Plotting EMG Data

This tutorial covers the plotting functions provided by the intan.plotting module for visualizing EMG and analog data acquired from Intan devices.

You can use these plotting functions on data loaded from .rhd or .dat files using the intan.io module.

First, load your data from an .rhd file:

from intan.io import load_rhd_file
result = load_rhd_file()  # Opens a file dialog to select a .rhd file

emg_data = result['amplifier_data']                # (num_channels, num_samples)
t_s = result['t_amplifier']

# Optional: load analog data if present
analog_data = result.get('board_adc_data')         # (num_channels, num_samples)
t_analog = result.get('t_board_adc')                   # (num_samples,)

Plot a Single Channel by Name

If you know the channel’s native name (e.g., “A-005”), use plot_channel_by_name:

from intan.plotting import plot_channel_by_name

# Get the name of the 5th channel
ch_name = ch_info[4]['native_channel_name']
plot_channel_by_name(ch_name, result)

Plot a Single Channel by Index

You can also plot by index directly:

from intan.plotting import plot_channel_by_index

plot_channel_by_index(8, result)   # Plots channel index 8

Plot Any Signal with plot_figure

The plot_figure function is a generic plotter for any 1D signal, including EMG or analog input:

from intan.plotting import plot_figure

# Plot the first EMG channel
plot_figure(emg_data[0], t_s, "EMG Channel 0", x_label="Time (s)", y_label="Amplitude (µV)")

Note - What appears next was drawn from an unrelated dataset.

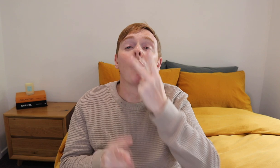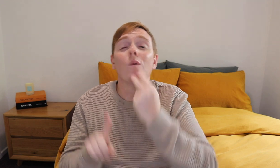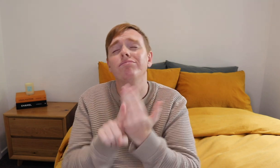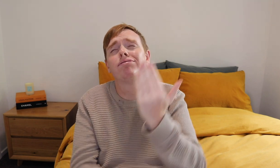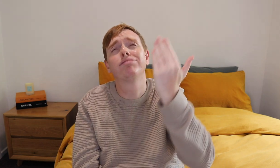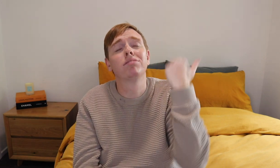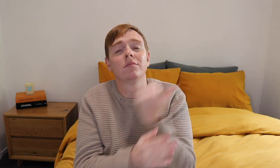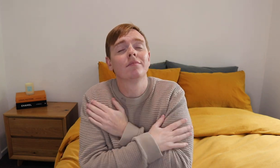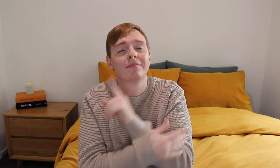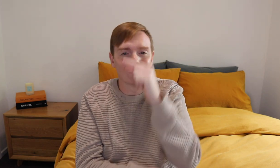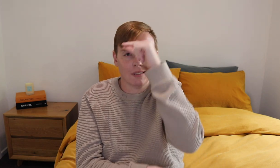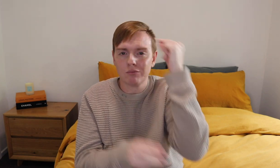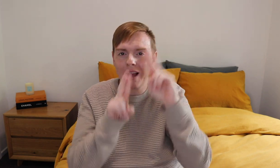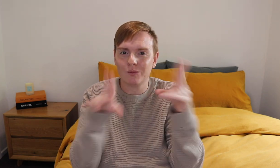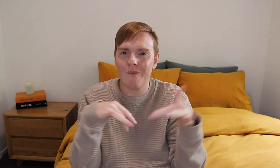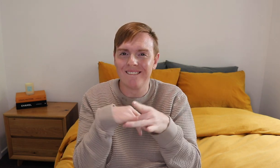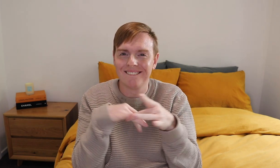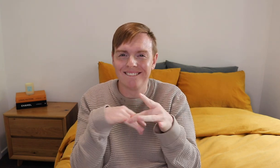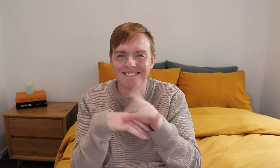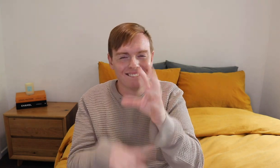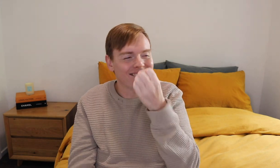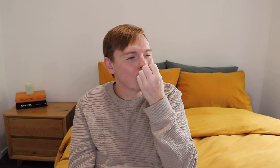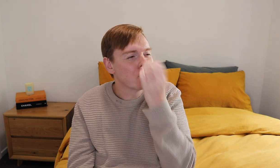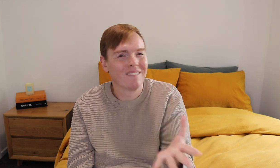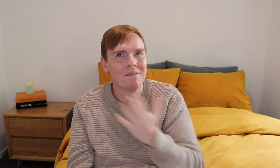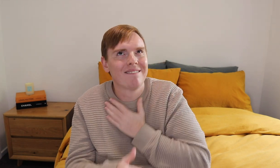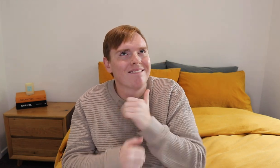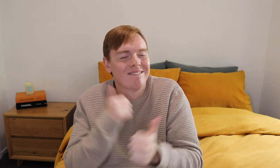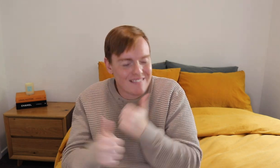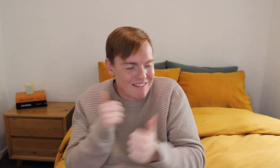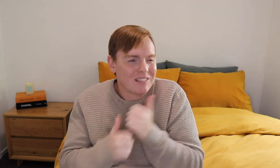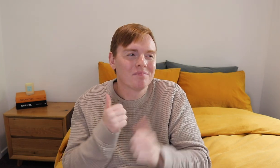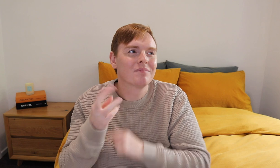3. Years ago, I loved watching Desperate Housewives. Beautiful. My favourite show.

# If analog data is present, plot the first analog channel
if analog_data is not None:
    plot_figure(analog_data[0], t_s, "Analog Channel 0", x_label="Time (s)", y_label="Voltage (V)")

Waterfall Plot (Multi-channel Visualization)

To visualize activity across many EMG channels simultaneously, use waterfall:

from intan.plotting import waterfall

# Plot channels 64 to 127 in a waterfall plot
waterfall(emg_data, range(64, 128), t_s, plot_title='Intan EMG data')

Summary

These functions make it easy to visualize both raw and processed EMG/analog signals from Intan recordings. You can quickly inspect data quality, channel names, and signal characteristics for further analysis.

For more advanced usage (such as real-time streaming plots), see the corresponding tutorials.